Nanoptix Technology™ is a revolutionary design that virtually eliminates the “swim effect.” Progressive lens wearers experience “swim” because the surface of a standard progressive lens induces prismatic effects that distort images. These become most noticeable during dynamic vision, when objects appear to move unnaturally, creating a feeling of instability.
Nanoptix Technology™ reduces “swim” to a level that cannot be perceived by dividing the lens into optical elements. Then each element is individually determined and corrected to reduce the distortions that produce “swim.” Breakthrough Nanoptix Technology™ changes the fundamental structure of the lens surface to give wearers stability in motion.

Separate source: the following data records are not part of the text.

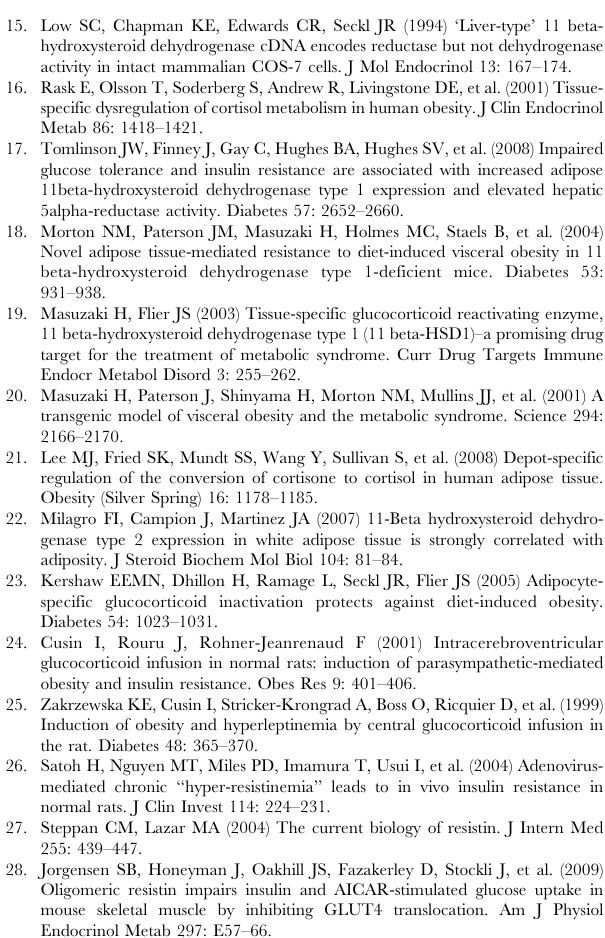
Table S1 Primer sequences used for real-time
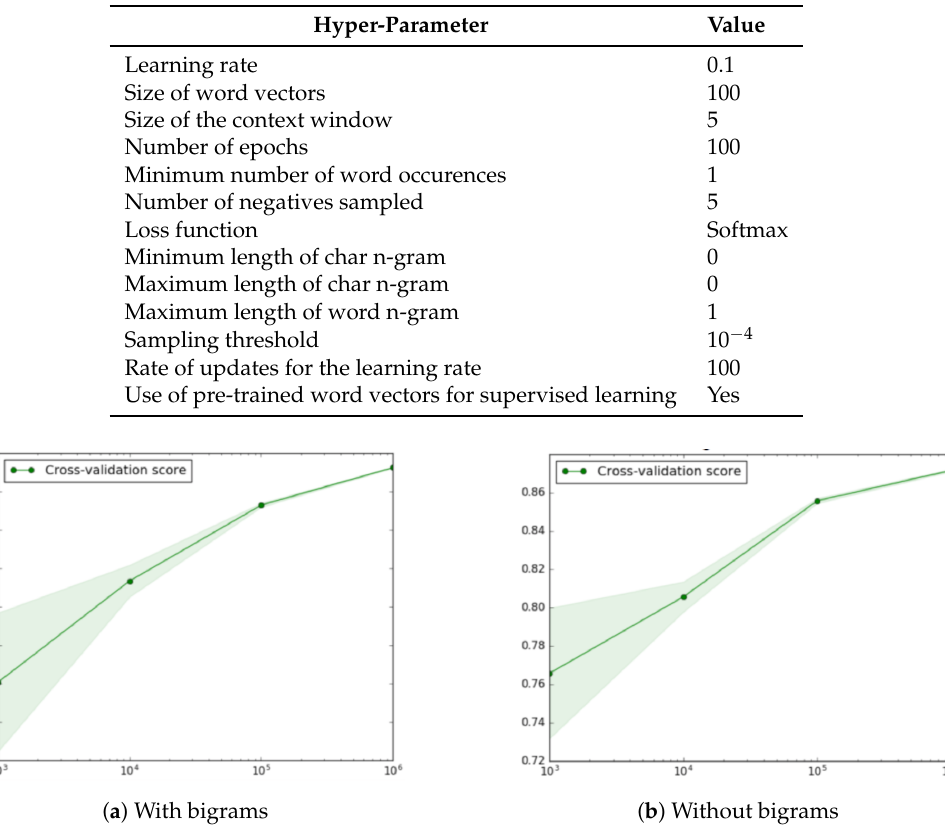
Figure 4. Learning curves with 5-fold cross-validation on the FastText classifier using as input pre-trained word-embeddings learned ( a ) with bigrams and ( b ) without bigrams. The green region represents the standard deviation of the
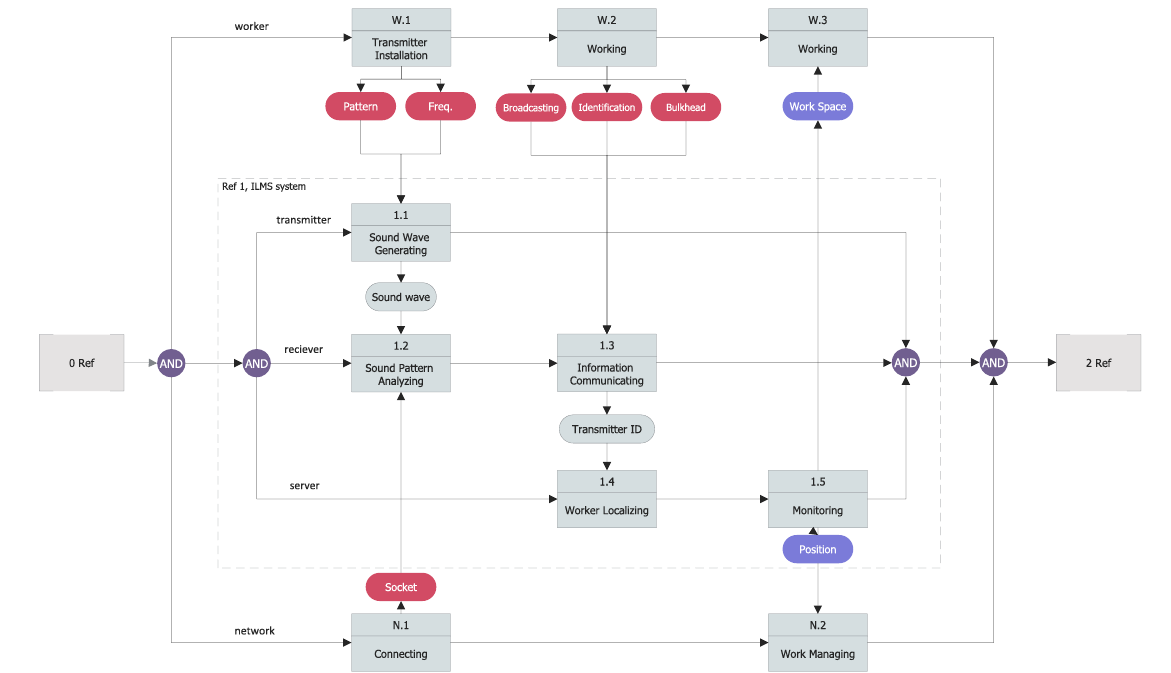
Figure 4. The logical architecture of the ILMS system.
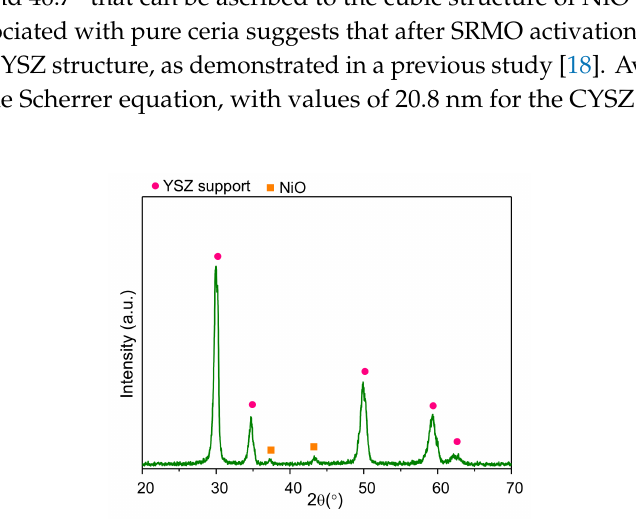
Figure 1. XRD pattern of the Ni-CYSZ material. ( (cid:8) ) Tetragonal corresponding to YSZ supports and ( (cid:4) )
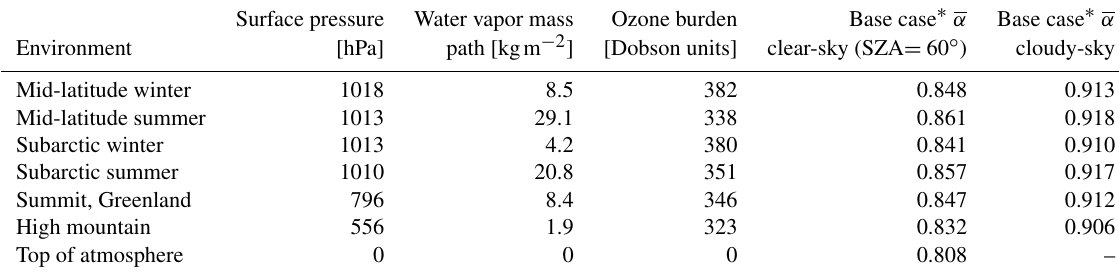
Table 1. Atmospheric profile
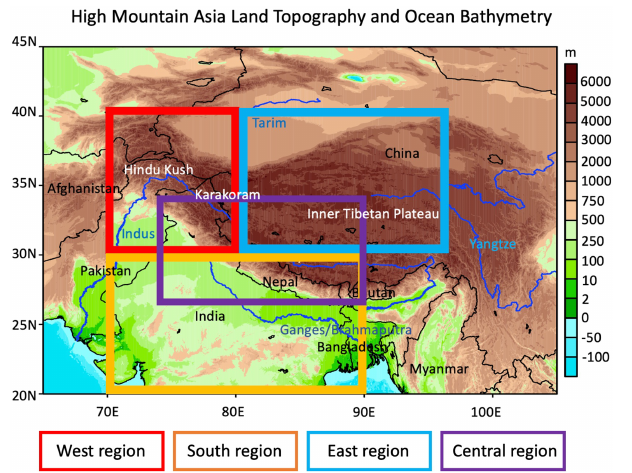
Figure 1. Topography and ocean bathymetry using the NOAA Na- tional Geophysical Data Center’s ETOPO1 global relief model. The map shows the elevation (m) for the HMA domain. The topography shown in this map is not the same as the topography used by GEOS- S2S, which has a coarser representation of the actual topography in the HMA region. In this figure, countries are in black text, moun- tain ranges are in white text, and main rivers that are in major basins are in blue text. Four subregions are defined for additional analysis, where the west region shown in red includes the Hindu Kush and Karakoram mountains, the south region includes the Indian subcon- tinent, the east region includes the Inner Tibetan Plateau, and the central region includes the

Binocular vision enables us to see better with both eyes than with either eye alone. To provide edge-to-edge clear vision—SynchronEyes Technology™ coordinates the design of the left and right lenses to ensure that wherever the viewer looks the left and right lenses will have similar optical profiles. The result is optimized binocularity, providing expansive vision by allowing the eyes to work as one visual system.
Finally, the Varilux S 4D Technology™ not only incorporates the revolutionary SynchronEyes™ and Nanoptix™ technologies, it optimizes vision in the leading dominant eye™. It has been shown that clarity of vision in this eye enables faster visual reaction time™. With the 4D Technology™, wearers experience stability in motion, expansive vision, and faster visual reaction time™.
For wearers of the Varilux S 4D™ lenses, these three technologies— SynchronEyes™, Nanoptix™, and 4D Technology™—work in concert to provide virtually limitless vision™.